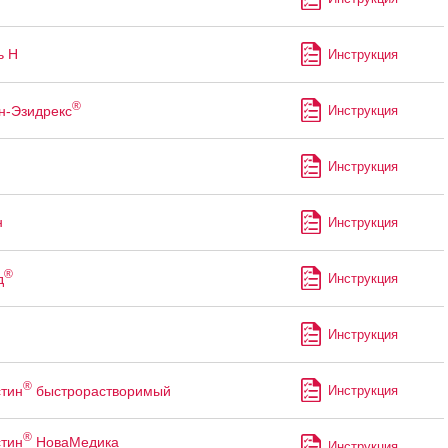
ь Н
Инструкция
®
н-Эзидрекс
Инструкция
Инструкция
н
Инструкция
®
д
Инструкция
Инструкция
®
тин
быстрорастворимый
Инструкция
®
тин
НоваМедика
Инструкция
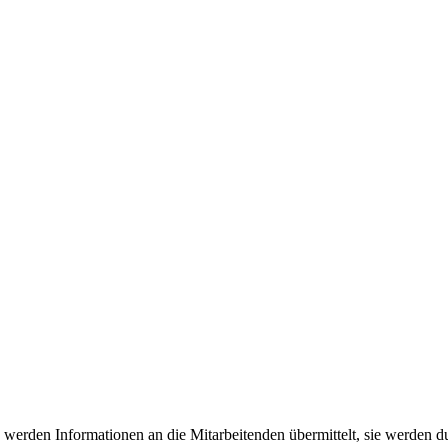
 werden Informationen an die Mitarbeitenden übermittelt, sie werden 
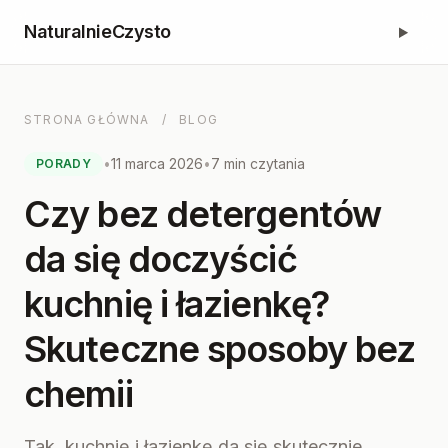
NaturalnieCzysto
STRONA GŁÓWNA
/
BLOG
•
11 marca 2026
•
7 min czytania
PORADY
Czy bez detergentów
da się doczyścić
kuchnię i łazienkę?
Skuteczne sposoby bez
chemii
Tak, kuchnię i łazienkę da się skutecznie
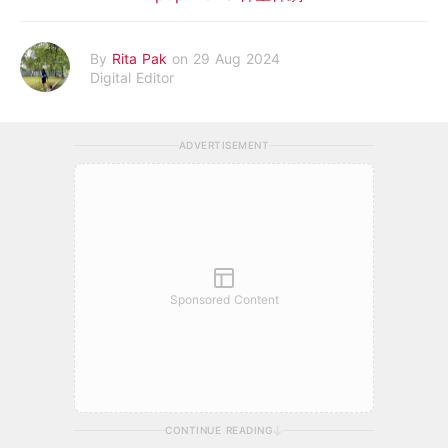
By
Rita Pak
on 29 Aug 2024
Digital Editor
ADVERTISEMENT
Sponsored Content
CONTINUE READING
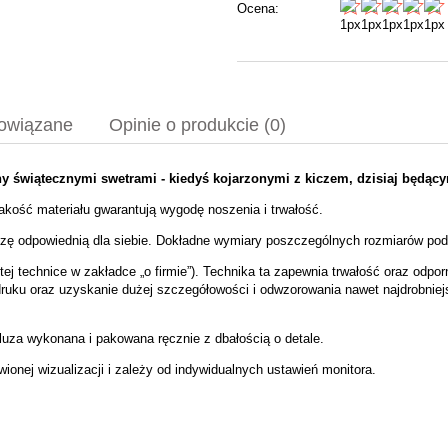
Ocena:
powiązane
Opinie o produkcie (0)
 świątecznymi swetrami - kiedyś kojarzonymi z kiczem, dzisiaj będąc
ntualnych kosztów
kość materiału gwarantują wygodę noszenia i trwałość.
zę odpowiednią dla siebie. Dokładne wymiary poszczególnych rozmiarów podan
ej technice w zakładce „
o firmie
”). Technika ta zapewnia trwałość oraz odpor
ruku oraz uzyskanie dużej szczegółowości i odwzorowania nawet najdrobniejs
uza wykonana i pakowana ręcznie z dbałością o detale.
onej wizualizacji i zależy od indywidualnych ustawień monitora.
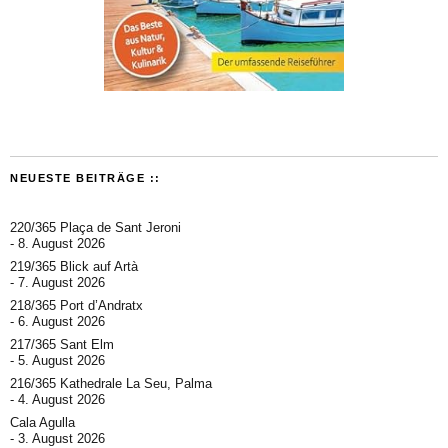
NEUESTE BEITRÄGE ::
220/365 Plaça de Sant Jeroni
8. August 2026
219/365 Blick auf Artà
7. August 2026
218/365 Port d’Andratx
6. August 2026
217/365 Sant Elm
5. August 2026
216/365 Kathedrale La Seu, Palma
4. August 2026
Cala Agulla
3. August 2026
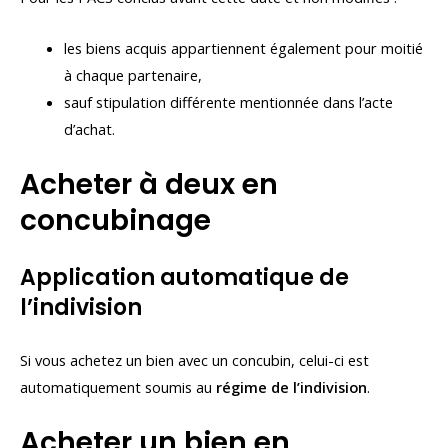
les biens acquis appartiennent également pour moitié
à chaque partenaire,
sauf stipulation différente mentionnée dans l’acte
d’achat.
Acheter à deux en
concubinage
Application automatique de
l’indivision
Si vous achetez un bien avec un concubin, celui-ci est
automatiquement soumis au
régime de l’indivision
.
Acheter un bien en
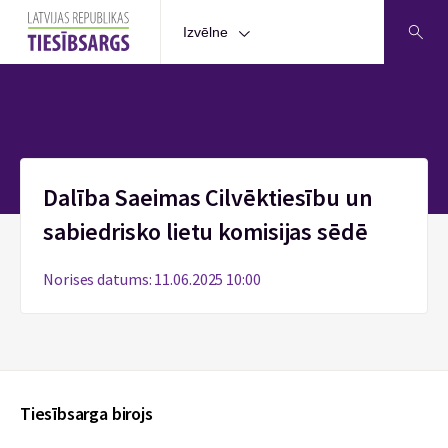
Izvēlne
Sākums
Dalība Saeimas Cilvēktiesību un
sabiedrisko lietu komisijas sēdē
Norises datums: 11.06.2025 10:00
Tiesībsarga birojs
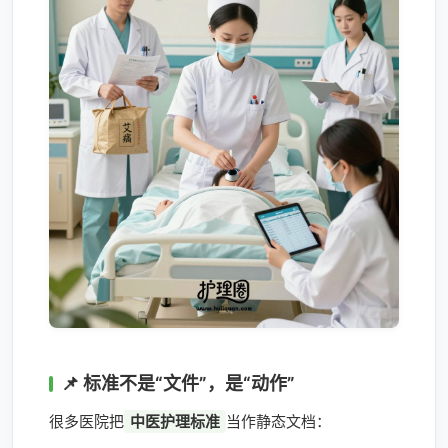
📌 标准不是“文件”，是“动作”
很多医院把
中医护理标准
当作静态文档：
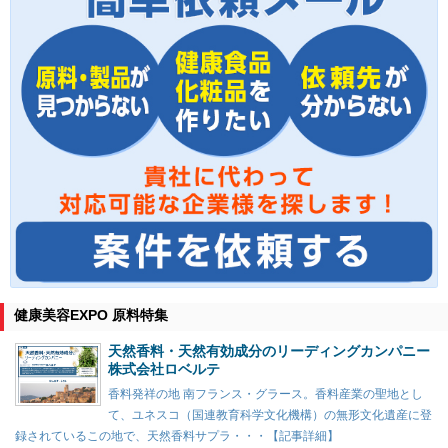
健康美容EXPO 原料特集
天然香料・天然有効成分のリーディングカンパニー
株式会社ロベルテ
香料発祥の地 南フランス・グラース。香料産業の聖地とし
て、ユネスコ（国連教育科学文化機構）の無形文化遺産に登
録されているこの地で、天然香料サプラ・・・【記事詳細】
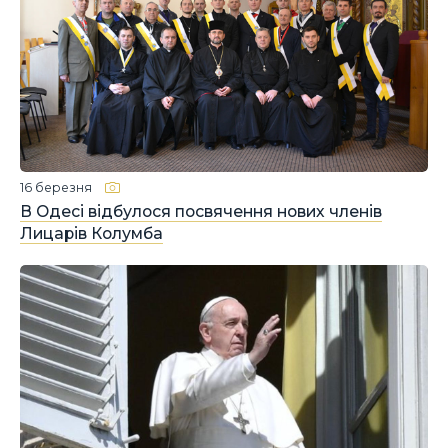
16 березня
В Одесі відбулося посвячення нових членів
Лицарів Колумба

**Work instructions**.
Your answer must be an exact repeat of the records above, with the pictures left out.

**Result**.
ь Н
Инструкция
®
н-Эзидрекс
Инструкция
Инструкция
н
Инструкция
®
д
Инструкция
Инструкция
®
тин
быстрорастворимый
Инструкция
®
тин
НоваМедика
Инструкция
 werden Informationen an die Mitarbeitenden übermittelt, sie werden 
NaturalnieCzysto
STRONA GŁÓWNA
/
BLOG
•
11 marca 2026
•
7 min czytania
PORADY
Czy bez detergentów
da się doczyścić
kuchnię i łazienkę?
Skuteczne sposoby bez
chemii
Tak, kuchnię i łazienkę da się skutecznie
By
Rita Pak
on 29 Aug 2024
Digital Editor
ADVERTISEMENT
Sponsored Content
CONTINUE READING
Ocena:
powiązane
Opinie o produkcie (0)
 świątecznymi swetrami - kiedyś kojarzonymi z kiczem, dzisiaj będąc
ntualnych kosztów
kość materiału gwarantują wygodę noszenia i trwałość.
zę odpowiednią dla siebie. Dokładne wymiary poszczególnych rozmiarów podan
ej technice w zakładce „
o firmie
”). Technika ta zapewnia trwałość oraz odpor
ruku oraz uzyskanie dużej szczegółowości i odwzorowania nawet najdrobniejs
uza wykonana i pakowana ręcznie z dbałością o detale.
onej wizualizacji i zależy od indywidualnych ustawień monitora.
NEUESTE BEITRÄGE ::
220/365 Plaça de Sant Jeroni
8. August 2026
219/365 Blick auf Artà
7. August 2026
218/365 Port d’Andratx
6. August 2026
217/365 Sant Elm
5. August 2026
216/365 Kathedrale La Seu, Palma
4. August 2026
Cala Agulla
3. August 2026
les biens acquis appartiennent également pour moitié
à chaque partenaire,
sauf stipulation différente mentionnée dans l’acte
d’achat.
Acheter à deux en
concubinage
Application automatique de
l’indivision
Si vous achetez un bien avec un concubin, celui-ci est
automatiquement soumis au
régime de l’indivision
.
Acheter un bien en
Izvēlne
Sākums
Dalība Saeimas Cilvēktiesību un
sabiedrisko lietu komisijas sēdē
Norises datums: 11.06.2025 10:00
Tiesībsarga birojs
📌 标准不是“文件”，是“动作”
很多医院把
中医护理标准
当作静态文档：
健康美容EXPO 原料特集
天然香料・天然有効成分のリーディングカンパニー
株式会社ロベルテ
香料発祥の地 南フランス・グラース。香料産業の聖地とし
て、ユネスコ（国連教育科学文化機構）の無形文化遺産に登
録されているこの地で、天然香料サプラ・・・【記事詳細】
16 березня
В Одесі відбулося посвячення нових членів
Лицарів Колумба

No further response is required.